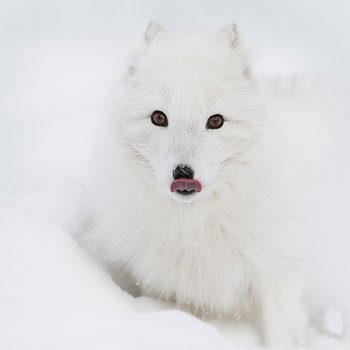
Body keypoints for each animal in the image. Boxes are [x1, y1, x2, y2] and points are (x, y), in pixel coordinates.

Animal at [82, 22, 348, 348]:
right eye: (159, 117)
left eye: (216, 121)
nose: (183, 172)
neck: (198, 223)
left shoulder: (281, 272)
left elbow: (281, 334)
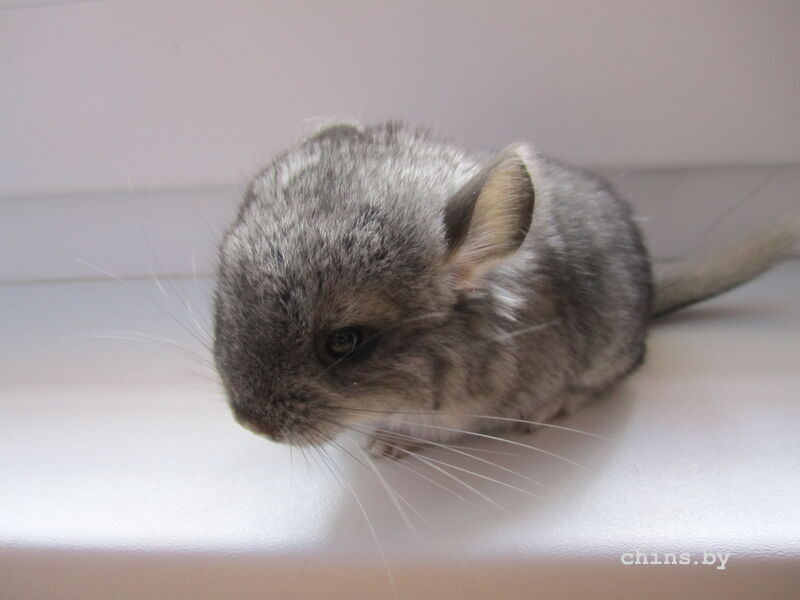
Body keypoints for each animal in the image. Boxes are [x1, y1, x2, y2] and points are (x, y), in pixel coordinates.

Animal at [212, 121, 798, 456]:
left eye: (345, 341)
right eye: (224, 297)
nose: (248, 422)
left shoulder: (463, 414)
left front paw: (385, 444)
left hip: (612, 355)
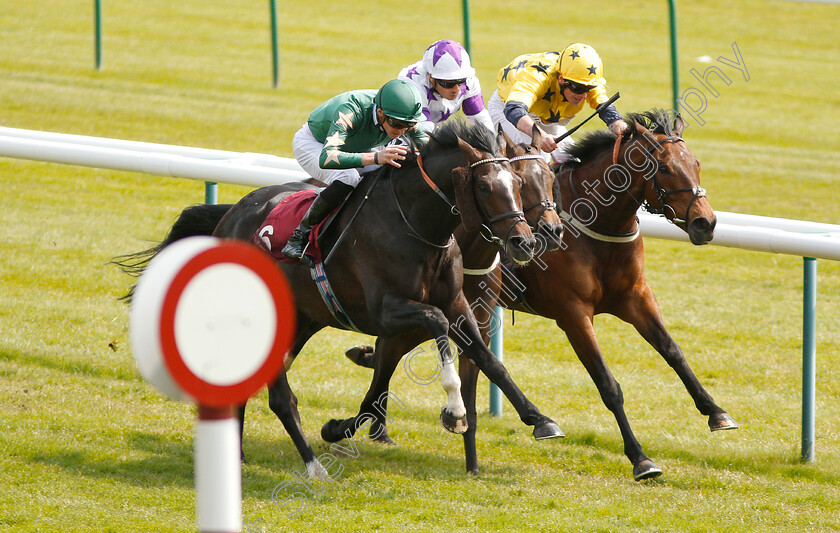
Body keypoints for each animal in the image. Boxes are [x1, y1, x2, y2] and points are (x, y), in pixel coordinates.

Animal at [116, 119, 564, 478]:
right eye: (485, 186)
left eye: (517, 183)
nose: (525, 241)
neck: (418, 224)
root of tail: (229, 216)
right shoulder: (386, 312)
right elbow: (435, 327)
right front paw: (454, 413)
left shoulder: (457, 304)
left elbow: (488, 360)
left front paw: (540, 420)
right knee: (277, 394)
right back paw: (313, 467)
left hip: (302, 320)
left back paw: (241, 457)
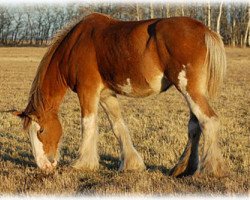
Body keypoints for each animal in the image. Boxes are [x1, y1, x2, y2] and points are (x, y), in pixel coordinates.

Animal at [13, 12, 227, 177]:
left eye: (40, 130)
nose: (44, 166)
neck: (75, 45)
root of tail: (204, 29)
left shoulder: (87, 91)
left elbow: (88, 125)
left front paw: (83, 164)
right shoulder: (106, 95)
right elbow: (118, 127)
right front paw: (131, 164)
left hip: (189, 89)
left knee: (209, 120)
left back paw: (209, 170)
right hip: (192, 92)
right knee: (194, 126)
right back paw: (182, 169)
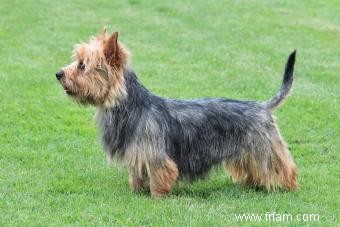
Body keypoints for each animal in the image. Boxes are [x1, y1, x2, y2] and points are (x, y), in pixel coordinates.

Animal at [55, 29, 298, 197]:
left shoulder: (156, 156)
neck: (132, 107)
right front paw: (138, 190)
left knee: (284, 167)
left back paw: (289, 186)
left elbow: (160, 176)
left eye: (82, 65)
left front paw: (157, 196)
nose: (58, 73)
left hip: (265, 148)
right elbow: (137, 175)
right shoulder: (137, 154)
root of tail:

PROBLEM: The entries above need to be transcribed word for word, and the pictures stay out.

SOLUTION FOR THIS PROBLEM:
Body keypoints for each animal in the image. Boxes are [x1, y1, x2, y2] and points are (x, y), in pixel coordinates.

Animal at [82, 22, 348, 348]:
right eye: (159, 117)
left eye: (216, 121)
nose: (183, 172)
neck: (198, 223)
left shoulder: (281, 272)
left elbow: (281, 334)
Body keypoints for each animal in the image. Boxes are [x1, y1, x2, y2] and points are (x, y), in pixel coordinates.

Animal at [212, 121, 798, 456]:
left eye: (345, 341)
right eye: (224, 297)
nose: (248, 422)
left shoulder: (463, 414)
left front paw: (385, 444)
left hip: (612, 355)
Body keypoints for each animal in the image. Boxes are [x1, y1, x2, y2] and points are (x, y), in pixel coordinates.

Animal at [116, 119, 564, 478]:
right eye: (485, 186)
left eye: (517, 183)
nose: (525, 241)
neck: (418, 224)
root of tail: (229, 216)
right shoulder: (386, 312)
right elbow: (435, 327)
right front paw: (454, 413)
left shoulder: (457, 304)
left elbow: (488, 360)
left front paw: (540, 420)
right knee: (277, 394)
right back paw: (313, 467)
left hip: (302, 320)
left back paw: (241, 457)
Body keypoints for each animal in the image. Boxes are [x1, y1, x2, y2] and points are (x, y), in pixel coordinates.

Animal at [13, 12, 227, 177]:
left eye: (40, 130)
nose: (44, 166)
neck: (75, 45)
root of tail: (204, 29)
left shoulder: (87, 91)
left elbow: (88, 125)
left front paw: (83, 164)
right shoulder: (106, 95)
right elbow: (118, 127)
right front paw: (131, 164)
left hip: (189, 89)
left knee: (209, 120)
left back paw: (209, 170)
right hip: (192, 92)
right knee: (194, 126)
right back paw: (182, 169)
Body keypoints for each animal in the image. Boxes are [x1, y1, x2, y2] and points are (x, y), in pixel coordinates.

Animal at [55, 29, 298, 197]:
left shoulder: (156, 156)
neck: (132, 107)
right front paw: (138, 190)
left knee: (284, 167)
left back paw: (289, 186)
left elbow: (160, 176)
left eye: (82, 65)
left front paw: (157, 196)
nose: (58, 73)
left hip: (265, 148)
right elbow: (137, 175)
right shoulder: (137, 154)
root of tail:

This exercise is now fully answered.